━━ EXERCISE INPUT ━━
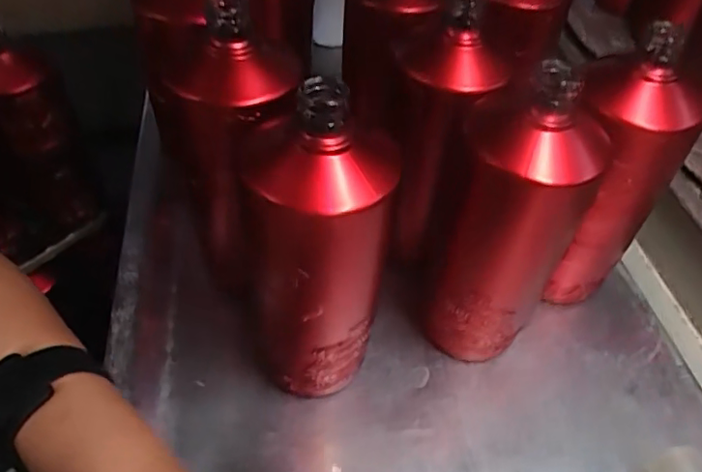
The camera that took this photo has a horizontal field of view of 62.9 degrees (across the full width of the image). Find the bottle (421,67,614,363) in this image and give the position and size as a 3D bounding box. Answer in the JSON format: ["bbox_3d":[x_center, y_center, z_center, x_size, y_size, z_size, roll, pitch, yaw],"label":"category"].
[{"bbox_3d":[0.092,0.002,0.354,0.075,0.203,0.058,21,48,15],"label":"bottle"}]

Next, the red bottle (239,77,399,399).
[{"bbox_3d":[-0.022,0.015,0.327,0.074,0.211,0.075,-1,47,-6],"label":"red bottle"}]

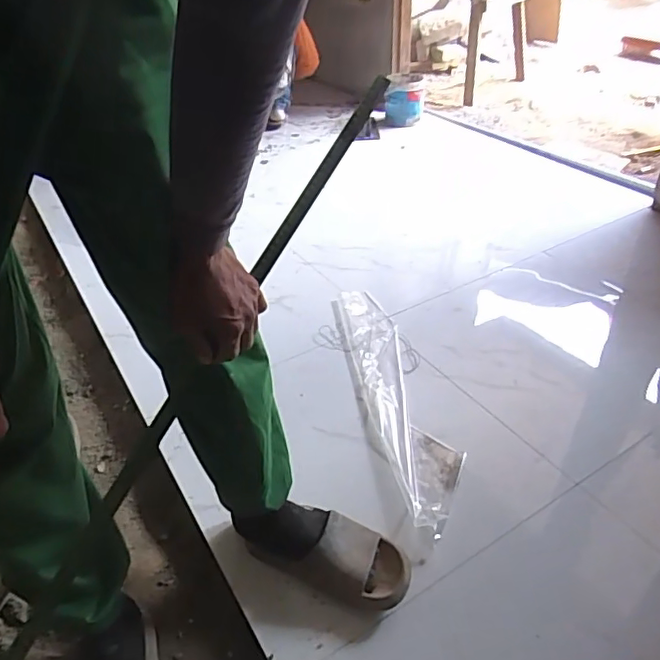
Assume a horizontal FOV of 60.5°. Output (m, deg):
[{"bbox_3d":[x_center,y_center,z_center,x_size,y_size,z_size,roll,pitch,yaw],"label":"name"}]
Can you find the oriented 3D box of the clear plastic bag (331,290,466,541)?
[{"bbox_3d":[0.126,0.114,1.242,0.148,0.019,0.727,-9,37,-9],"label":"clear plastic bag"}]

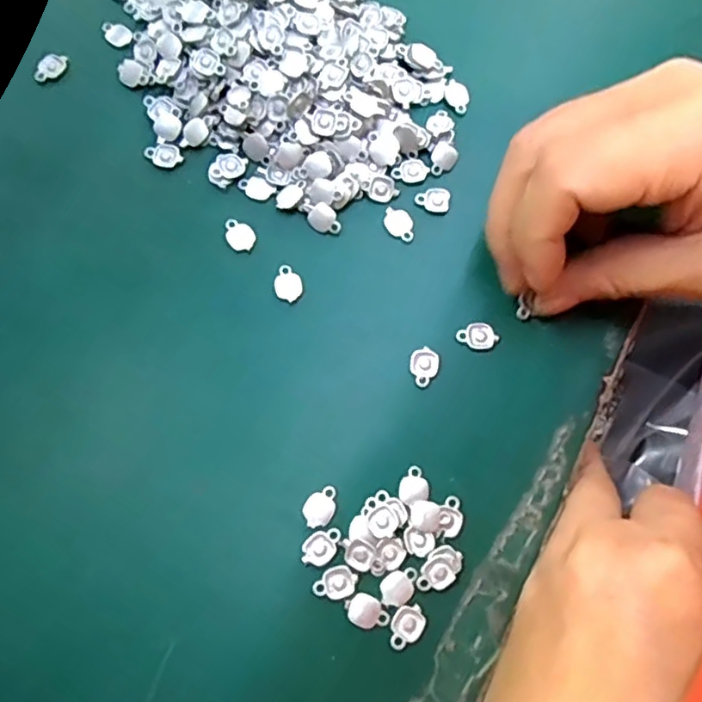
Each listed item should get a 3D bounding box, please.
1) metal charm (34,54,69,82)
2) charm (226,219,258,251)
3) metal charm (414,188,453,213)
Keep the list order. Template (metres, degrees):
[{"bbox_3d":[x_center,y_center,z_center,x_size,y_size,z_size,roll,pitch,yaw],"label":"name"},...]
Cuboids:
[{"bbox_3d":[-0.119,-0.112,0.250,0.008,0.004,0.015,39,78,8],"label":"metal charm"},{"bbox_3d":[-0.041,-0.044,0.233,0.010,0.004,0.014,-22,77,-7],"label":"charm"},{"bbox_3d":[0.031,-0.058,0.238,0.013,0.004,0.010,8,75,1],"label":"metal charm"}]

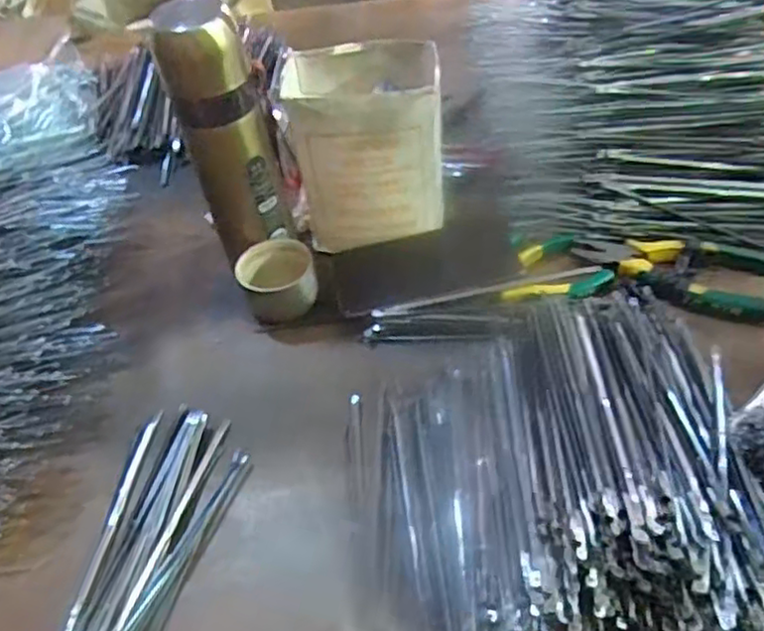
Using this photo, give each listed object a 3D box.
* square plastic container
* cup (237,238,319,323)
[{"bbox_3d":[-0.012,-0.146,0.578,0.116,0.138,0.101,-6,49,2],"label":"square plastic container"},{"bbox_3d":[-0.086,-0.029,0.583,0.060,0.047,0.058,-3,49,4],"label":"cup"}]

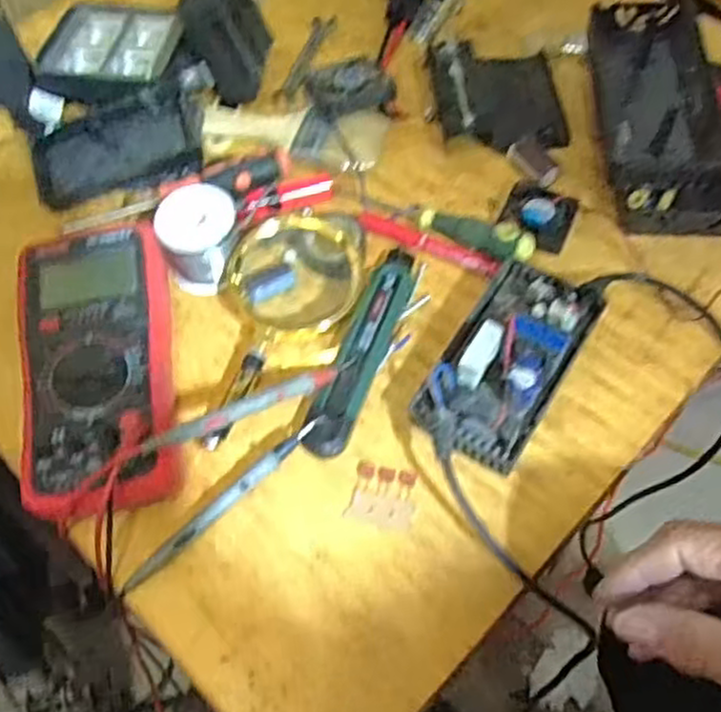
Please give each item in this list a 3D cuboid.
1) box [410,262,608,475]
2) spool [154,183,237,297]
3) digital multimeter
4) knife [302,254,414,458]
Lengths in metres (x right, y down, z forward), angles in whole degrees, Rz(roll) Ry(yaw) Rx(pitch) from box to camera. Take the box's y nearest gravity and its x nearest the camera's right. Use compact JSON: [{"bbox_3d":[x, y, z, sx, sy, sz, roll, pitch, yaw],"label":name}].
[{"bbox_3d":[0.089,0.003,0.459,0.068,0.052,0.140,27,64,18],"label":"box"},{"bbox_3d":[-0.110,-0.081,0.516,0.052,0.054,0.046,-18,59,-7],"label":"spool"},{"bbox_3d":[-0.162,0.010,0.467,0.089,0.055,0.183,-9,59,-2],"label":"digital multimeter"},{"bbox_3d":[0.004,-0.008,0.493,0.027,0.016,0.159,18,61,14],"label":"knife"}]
━━━
TASK REQUIREMENTS>
Strip the images and reproduce the remaining records precisely.

EXPECTED OUTPUT>
The camera that took this photo has a horizontal field of view of 62.9 degrees (across the full width of the image). Find the bottle (421,67,614,363) in this image and give the position and size as a 3D bounding box. Answer in the JSON format: ["bbox_3d":[x_center, y_center, z_center, x_size, y_size, z_size, roll, pitch, yaw],"label":"category"].
[{"bbox_3d":[0.092,0.002,0.354,0.075,0.203,0.058,21,48,15],"label":"bottle"}]

Next, the red bottle (239,77,399,399).
[{"bbox_3d":[-0.022,0.015,0.327,0.074,0.211,0.075,-1,47,-6],"label":"red bottle"}]

Assume a horizontal FOV of 60.5°. Output (m, deg):
[{"bbox_3d":[x_center,y_center,z_center,x_size,y_size,z_size,roll,pitch,yaw],"label":"name"}]
Can you find the oriented 3D box of the clear plastic bag (331,290,466,541)?
[{"bbox_3d":[0.126,0.114,1.242,0.148,0.019,0.727,-9,37,-9],"label":"clear plastic bag"}]

Each listed item should get a 3D bounding box, please.
1) metal charm (34,54,69,82)
2) charm (226,219,258,251)
3) metal charm (414,188,453,213)
Keep the list order. Template (metres, degrees):
[{"bbox_3d":[x_center,y_center,z_center,x_size,y_size,z_size,roll,pitch,yaw],"label":"name"},...]
Cuboids:
[{"bbox_3d":[-0.119,-0.112,0.250,0.008,0.004,0.015,39,78,8],"label":"metal charm"},{"bbox_3d":[-0.041,-0.044,0.233,0.010,0.004,0.014,-22,77,-7],"label":"charm"},{"bbox_3d":[0.031,-0.058,0.238,0.013,0.004,0.010,8,75,1],"label":"metal charm"}]

Using this photo, give each listed object a 3D box.
* square plastic container
* cup (237,238,319,323)
[{"bbox_3d":[-0.012,-0.146,0.578,0.116,0.138,0.101,-6,49,2],"label":"square plastic container"},{"bbox_3d":[-0.086,-0.029,0.583,0.060,0.047,0.058,-3,49,4],"label":"cup"}]

Please give each item in this list a 3D cuboid.
1) box [410,262,608,475]
2) spool [154,183,237,297]
3) digital multimeter
4) knife [302,254,414,458]
Lengths in metres (x right, y down, z forward), angles in whole degrees, Rz(roll) Ry(yaw) Rx(pitch) from box to camera. Take the box's y nearest gravity and its x nearest the camera's right. Use compact JSON: [{"bbox_3d":[x, y, z, sx, sy, sz, roll, pitch, yaw],"label":name}].
[{"bbox_3d":[0.089,0.003,0.459,0.068,0.052,0.140,27,64,18],"label":"box"},{"bbox_3d":[-0.110,-0.081,0.516,0.052,0.054,0.046,-18,59,-7],"label":"spool"},{"bbox_3d":[-0.162,0.010,0.467,0.089,0.055,0.183,-9,59,-2],"label":"digital multimeter"},{"bbox_3d":[0.004,-0.008,0.493,0.027,0.016,0.159,18,61,14],"label":"knife"}]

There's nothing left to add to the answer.